__Source data__:
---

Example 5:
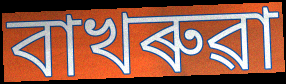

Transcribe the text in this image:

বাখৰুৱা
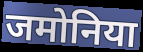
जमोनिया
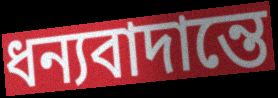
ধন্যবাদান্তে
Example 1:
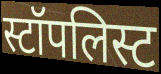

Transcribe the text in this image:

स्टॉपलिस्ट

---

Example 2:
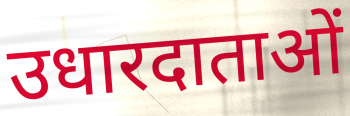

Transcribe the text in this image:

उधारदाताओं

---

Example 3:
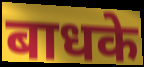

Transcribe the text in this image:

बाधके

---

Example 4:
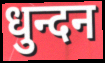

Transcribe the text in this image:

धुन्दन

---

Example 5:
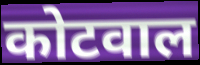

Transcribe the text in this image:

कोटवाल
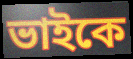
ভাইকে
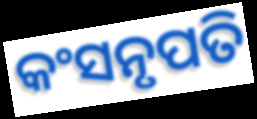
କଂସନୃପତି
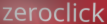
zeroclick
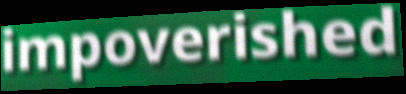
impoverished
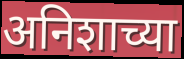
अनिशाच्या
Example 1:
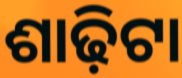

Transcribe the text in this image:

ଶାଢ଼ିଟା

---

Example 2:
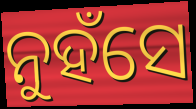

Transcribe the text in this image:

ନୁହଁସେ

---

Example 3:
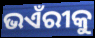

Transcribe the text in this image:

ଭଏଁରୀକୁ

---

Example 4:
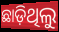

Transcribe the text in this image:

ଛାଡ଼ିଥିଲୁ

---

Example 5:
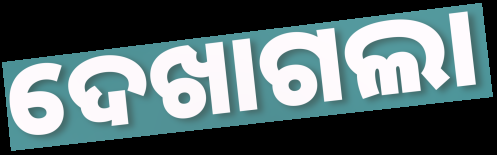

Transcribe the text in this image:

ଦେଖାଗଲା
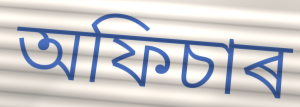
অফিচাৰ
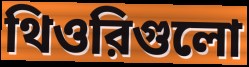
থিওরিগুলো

__Task prompt__:
Pictures stay out. Write out everything else in the material exactly.

__Solution__:
---

Example 5:

Transcribe the text in this image:

বাখৰুৱা
जमोनिया
ধন্যবাদান্তে
Example 1:

Transcribe the text in this image:

स्टॉपलिस्ट

---

Example 2:

Transcribe the text in this image:

उधारदाताओं

---

Example 3:

Transcribe the text in this image:

बाधके

---

Example 4:

Transcribe the text in this image:

धुन्दन

---

Example 5:

Transcribe the text in this image:

कोटवाल
ভাইকে
କଂସନୃପତି
zeroclick
impoverished
अनिशाच्या
Example 1:

Transcribe the text in this image:

ଶାଢ଼ିଟା

---

Example 2:

Transcribe the text in this image:

ନୁହଁସେ

---

Example 3:

Transcribe the text in this image:

ଭଏଁରୀକୁ

---

Example 4:

Transcribe the text in this image:

ଛାଡ଼ିଥିଲୁ

---

Example 5:

Transcribe the text in this image:

ଦେଖାଗଲା
অফিচাৰ
থিওরিগুলো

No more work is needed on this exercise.